Kacia and Courtney got out some measuring tape - it is two feet thick!
Here is my selfie in front of this protective door.
So here are my thoughts about this door...I am glad it is there. I mean, it keeps everyone protected from the dangerous (cancer-causing!) radiation. The radiation that no one, in their right mind, wants to be exposed to. It keeps the people outside safe. For those of us inside, it represents just what we are willing to do to get rid of this awful disease called cancer. We are willing to lie on hard tables for a half-hour (20 minutes?), while they turn on that disgusting radiation (which is actually only on for 30 seconds at a time, but still...) and close that giant door, thereby trapping us inside with the stuff that no one else wants to be near. In my worst moments (luckily only lasted for like 20 seconds) on that table in that room I wondered if they have ever had one of the machines malfunction and someone was stuck inside with the radiation and the door closed tightly. I am fairly certain the answer is "No" but I am still too afraid to ask. I don't want to know the answer to that question. I am trusting the powers-that-be that when I get on that table and have my chin strapped down that all will be well and all will work properly. I am trusting my L1 Girls to hit the right buttons and line everything up proper (though I do my best to distract them) and make certain it is all okay before they shut that door. I am trusting that door to do its job and to keep everyone outside safe, but I am also trusting that if something went wrong and I ripped that damn (sorry!) strap off my chin and ran to that door that I would, indeed, be able to slide it open and escape that terrible-wonderful room. And yes, I have envisioned doing that. And, no, I have never come close to trying. My arm may have twitched once in response to the thought, but I closed my eyes or looked at the pretty tulips or listened to the fun music and thought about something else. Because even though the radiation in harmful, for some reason it is supposed to be helpful to me and that means that as I am lying there wondering where my help comes from I can also think about the miracle of radiation and the added percentages it gives me towards a recurrence-free life.
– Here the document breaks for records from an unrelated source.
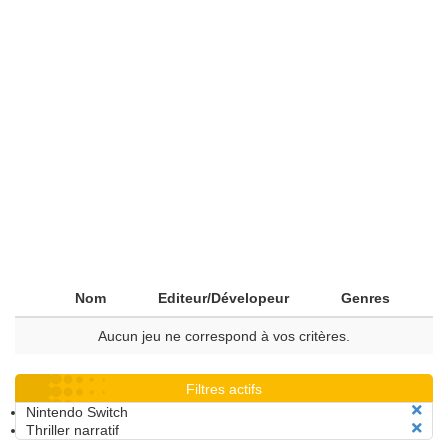
Nom
Editeur/Dévelopeur
Genres
Aucun jeu ne correspond à vos critères.
Filtres actifs
Nintendo Switch
Thriller narratif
So, thank you radiation for your ridiculousness. And, thank you, Froedtert and L1 Girls for keeping everyone safe. But, watch out people - if that machine buzzes for more than 33-ish seconds, we are gonna find out just how strong I am!
P.S. Yes, I like to be dramatic. In all honesty, I don't think that door even locks when the girls leave the room. And, even though it is massive, I believe it slides fairly easily - I never hear anyone grunt while opening it as they come into the room... Huh! Unless it is automatic and locks super-quiet while the buzzing is happening and then slides open automatically so the girls don't even have to do it?!?! Oh no!!! Is it automatic?! No. No, it's not. I know it isn't. It isn't...right?